Верят в сказки. Лучше уж таскать кота за хвост, привязывать к его хвосту банку, чем верить таким глупостям, как сказки. В сказки я не верил это точно, по крайней мере, до того момента, пока не повстречал Нафаню, — маленького и нахального серого домового. Впрочем, обо всем по порядку.
Лампочка в кладовке светила тускло. Нужно будет сменить ее, в очередной раз дал себе слово. Но худо-бедно, а видно было, так что то, что со мной случилось, на зрение и темноту валить я не имею права.
Открыв сундук, откладывая в сторону ненужный хлам, я принялся искать то, ради чего собственно, сюда и заявился.
Вот тут-то и появился Нафаня, нарисовался во всем своем блеске и величии. Сперва я принял его за мышь, в тот момент, когда в углу послышались какие-то подозрительные шорохи. Приглядевшись, я заметил в куче рухляди в самом конце кладовки какое-то серое существо с плутоватой рожицей.
По этому поводу я даже произнес небольшую речь.
— Мышь, — сказал я, — мышь полевая, мышь амбарная, грызун и вредитель, — констатировал я сей факт и в доказательство своей правоты швырнув в угол подвернувшийся под руку старый, еще покойного дедушки башмак.
Мышь проворно увернулась и, возмущенно хмыкнув, перебралась на коробку со старой посудой, где и открыла свой рот. И тут произошло невероятное. Мышь заговорила! Нормальным человеческим языком, глядя на меня и, без сомнения, обращаясь именно ко мне.
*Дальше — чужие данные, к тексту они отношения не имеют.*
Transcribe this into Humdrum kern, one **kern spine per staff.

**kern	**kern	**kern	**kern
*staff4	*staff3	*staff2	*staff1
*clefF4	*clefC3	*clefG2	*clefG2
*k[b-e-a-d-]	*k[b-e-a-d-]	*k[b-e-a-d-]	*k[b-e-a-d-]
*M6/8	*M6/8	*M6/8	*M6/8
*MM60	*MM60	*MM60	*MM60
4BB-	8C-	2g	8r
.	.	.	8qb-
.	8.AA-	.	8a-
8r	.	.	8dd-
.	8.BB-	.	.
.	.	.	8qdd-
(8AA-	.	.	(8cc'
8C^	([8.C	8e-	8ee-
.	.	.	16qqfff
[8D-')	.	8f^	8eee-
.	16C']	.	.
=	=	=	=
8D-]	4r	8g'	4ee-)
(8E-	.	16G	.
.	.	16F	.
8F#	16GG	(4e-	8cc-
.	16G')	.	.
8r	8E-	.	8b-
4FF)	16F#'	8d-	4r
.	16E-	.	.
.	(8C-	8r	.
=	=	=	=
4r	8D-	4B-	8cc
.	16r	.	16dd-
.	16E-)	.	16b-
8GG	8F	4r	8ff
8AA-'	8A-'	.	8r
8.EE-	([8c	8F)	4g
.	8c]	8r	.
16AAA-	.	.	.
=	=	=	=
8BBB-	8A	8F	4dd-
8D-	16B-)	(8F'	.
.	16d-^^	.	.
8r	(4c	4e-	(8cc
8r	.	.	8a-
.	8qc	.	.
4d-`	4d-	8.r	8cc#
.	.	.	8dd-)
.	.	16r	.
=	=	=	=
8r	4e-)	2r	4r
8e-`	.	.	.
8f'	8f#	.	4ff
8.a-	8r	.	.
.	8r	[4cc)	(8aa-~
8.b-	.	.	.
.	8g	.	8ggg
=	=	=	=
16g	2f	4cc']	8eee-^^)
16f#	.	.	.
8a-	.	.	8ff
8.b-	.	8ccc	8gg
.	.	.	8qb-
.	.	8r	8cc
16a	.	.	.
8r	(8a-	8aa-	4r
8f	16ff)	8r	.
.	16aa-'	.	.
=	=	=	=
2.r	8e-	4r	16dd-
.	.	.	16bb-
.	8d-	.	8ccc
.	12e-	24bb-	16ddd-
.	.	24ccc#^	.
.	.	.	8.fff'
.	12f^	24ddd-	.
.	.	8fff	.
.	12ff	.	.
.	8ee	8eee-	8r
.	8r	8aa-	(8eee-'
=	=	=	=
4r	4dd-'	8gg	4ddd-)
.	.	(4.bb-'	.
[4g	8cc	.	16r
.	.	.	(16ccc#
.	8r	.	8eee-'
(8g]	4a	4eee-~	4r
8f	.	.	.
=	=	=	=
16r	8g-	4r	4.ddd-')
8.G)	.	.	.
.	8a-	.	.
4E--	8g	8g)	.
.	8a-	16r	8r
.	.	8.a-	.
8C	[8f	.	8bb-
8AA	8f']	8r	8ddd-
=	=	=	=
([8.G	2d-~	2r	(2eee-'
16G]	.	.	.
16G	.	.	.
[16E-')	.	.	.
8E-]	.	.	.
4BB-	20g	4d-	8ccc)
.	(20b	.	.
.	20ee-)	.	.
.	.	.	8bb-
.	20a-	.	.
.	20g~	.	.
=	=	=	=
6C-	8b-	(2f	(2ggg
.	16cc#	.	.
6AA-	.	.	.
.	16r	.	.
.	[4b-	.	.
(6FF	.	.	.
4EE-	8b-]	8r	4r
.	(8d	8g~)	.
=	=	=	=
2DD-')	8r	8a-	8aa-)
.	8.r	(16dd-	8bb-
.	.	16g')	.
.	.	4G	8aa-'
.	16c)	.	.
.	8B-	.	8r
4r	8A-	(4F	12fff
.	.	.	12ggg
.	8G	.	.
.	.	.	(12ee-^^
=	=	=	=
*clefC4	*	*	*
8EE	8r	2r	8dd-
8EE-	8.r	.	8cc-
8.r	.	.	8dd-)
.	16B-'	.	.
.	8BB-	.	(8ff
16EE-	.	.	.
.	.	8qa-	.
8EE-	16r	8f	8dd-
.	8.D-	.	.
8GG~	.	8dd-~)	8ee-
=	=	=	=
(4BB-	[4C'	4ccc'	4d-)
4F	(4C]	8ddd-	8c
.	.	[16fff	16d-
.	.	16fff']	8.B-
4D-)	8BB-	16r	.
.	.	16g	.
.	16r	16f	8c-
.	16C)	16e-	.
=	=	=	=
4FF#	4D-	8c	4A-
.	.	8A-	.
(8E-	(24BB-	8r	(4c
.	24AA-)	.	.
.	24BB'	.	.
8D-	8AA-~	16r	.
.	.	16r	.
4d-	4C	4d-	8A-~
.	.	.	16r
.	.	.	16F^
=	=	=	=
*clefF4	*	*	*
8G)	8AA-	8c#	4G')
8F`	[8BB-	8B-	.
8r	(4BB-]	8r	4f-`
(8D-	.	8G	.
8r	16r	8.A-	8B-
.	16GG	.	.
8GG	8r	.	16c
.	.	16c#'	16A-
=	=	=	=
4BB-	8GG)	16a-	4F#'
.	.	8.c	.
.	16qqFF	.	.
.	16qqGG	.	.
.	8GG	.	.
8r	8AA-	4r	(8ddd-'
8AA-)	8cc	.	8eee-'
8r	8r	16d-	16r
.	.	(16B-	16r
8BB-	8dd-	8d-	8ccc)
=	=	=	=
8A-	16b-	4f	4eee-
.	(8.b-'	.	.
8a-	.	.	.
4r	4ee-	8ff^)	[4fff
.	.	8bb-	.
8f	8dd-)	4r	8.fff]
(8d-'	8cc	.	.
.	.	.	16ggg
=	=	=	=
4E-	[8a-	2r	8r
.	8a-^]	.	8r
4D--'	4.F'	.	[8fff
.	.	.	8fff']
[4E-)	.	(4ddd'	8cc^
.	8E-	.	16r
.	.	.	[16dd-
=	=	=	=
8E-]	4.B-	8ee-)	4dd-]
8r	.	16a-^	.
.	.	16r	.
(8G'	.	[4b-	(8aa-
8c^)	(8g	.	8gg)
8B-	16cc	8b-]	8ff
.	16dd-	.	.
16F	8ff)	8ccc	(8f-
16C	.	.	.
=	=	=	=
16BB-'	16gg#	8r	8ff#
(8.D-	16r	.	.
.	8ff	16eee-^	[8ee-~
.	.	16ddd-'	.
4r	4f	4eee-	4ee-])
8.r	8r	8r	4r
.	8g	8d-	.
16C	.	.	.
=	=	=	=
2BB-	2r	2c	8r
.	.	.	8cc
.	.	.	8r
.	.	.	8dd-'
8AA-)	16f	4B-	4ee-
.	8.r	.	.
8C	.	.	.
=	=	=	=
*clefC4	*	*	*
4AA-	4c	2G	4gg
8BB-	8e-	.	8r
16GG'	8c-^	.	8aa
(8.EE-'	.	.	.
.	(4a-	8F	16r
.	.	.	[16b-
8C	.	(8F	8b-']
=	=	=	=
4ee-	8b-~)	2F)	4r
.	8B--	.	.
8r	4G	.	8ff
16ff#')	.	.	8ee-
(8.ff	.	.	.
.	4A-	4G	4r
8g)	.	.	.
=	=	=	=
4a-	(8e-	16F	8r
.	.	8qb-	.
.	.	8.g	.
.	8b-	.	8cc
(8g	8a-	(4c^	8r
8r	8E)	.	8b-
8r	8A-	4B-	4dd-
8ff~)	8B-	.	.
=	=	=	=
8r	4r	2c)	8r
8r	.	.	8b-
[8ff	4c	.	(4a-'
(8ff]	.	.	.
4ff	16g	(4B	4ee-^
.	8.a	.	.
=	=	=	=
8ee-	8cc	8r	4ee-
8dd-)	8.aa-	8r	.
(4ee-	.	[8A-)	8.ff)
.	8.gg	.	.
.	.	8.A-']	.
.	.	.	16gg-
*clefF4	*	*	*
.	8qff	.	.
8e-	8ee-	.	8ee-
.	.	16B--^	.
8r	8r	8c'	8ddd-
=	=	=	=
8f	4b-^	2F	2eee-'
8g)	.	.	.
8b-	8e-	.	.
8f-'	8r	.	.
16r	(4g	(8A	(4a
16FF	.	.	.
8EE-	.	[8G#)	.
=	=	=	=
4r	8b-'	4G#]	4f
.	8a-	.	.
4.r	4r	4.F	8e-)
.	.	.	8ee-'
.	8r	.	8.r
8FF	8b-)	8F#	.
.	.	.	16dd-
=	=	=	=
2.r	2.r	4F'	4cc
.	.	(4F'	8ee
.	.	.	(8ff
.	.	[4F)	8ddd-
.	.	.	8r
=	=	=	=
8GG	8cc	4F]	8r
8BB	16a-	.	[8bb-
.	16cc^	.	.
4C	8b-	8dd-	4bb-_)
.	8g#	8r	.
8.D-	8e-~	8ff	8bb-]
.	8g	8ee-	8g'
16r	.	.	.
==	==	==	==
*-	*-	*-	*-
— Болван, молодой тупоголовый кретин, — молвило существо, что при более пристальном рассмотрении походило скорее не на мышь, а на крохотного, покрытого серой шерстью человечка.
Я застыл на месте с зажатыми в ладони монетками, недоуменно взирая на происходящее, напряженно размышляя о том, хорошо ли я спал прошлой ночью и не слишком ли много хватил за обедом парного молока.
А тем временем серое существо, пользуясь моим замешательством и недоумением, продолжало разглагольствовать в том же духе, не забывая время от времени поносить меня еще более обидными словами. Смысл его речи сводился к тому, что даже самая последняя мышь в тысячу раз умнее такого идиота, как я, а что касается его, Нафани, так я не стою и пучка его превосходной шерсти.
Вскоре я вышел из состояния оцепенения, и в зарвавшегося оратора полетел еще один башмак, от которого он снова благополучно увернулся, не прекращая ни на миг своей гневной обличительной речи
Последующие несколько минут были сущим светопреставлением. Не на шутку разгневанный высокопарными речами незваного оратора, я занялся обстрелом всерьез, швыряя в него все подряд. Он искусно маневрировал, уклоняясь от моих метательных снарядов, причем с каждым новым залпом поток его красноречия отнюдь не иссякал, а наоборот, становился все более пышным и колоритным.
Настал момент, когда я, вконец обессиленный, повалился на какие-то узлы прямо у сундука, глотая поднятую нашей возней пыль, а мой мучитель с явно чересчур длинным языком, продолжал атаку на психику, уже в десятом колене понося моих предков и будущих потомков.
И тогда я пошел на хитрость.
Притворившись задремавшим, я выждал момент, когда Нафаня, — супердомовой, прозябающий в этой халупе, хотя должен жить в хоромах, как он сам выразился, — несколько поумолк, а затем и вовсе стих, грозя кулачком и бросая на меня полные презрения взгляды. И вот тут-то я и осуществил свой грандиозный замысел, буквально сразив Нафаню небольшой речью.
— А все-таки ни сказок, ни тем более домовых не существует, и кто утверждает обратное, тот самый настоящий кретин.
Теперь пришел черед поразиться наглости Нафане. От возмущения он потерял дар речи и только беззвучно хлопал губами, тщетно силясь хоть что-то сказать.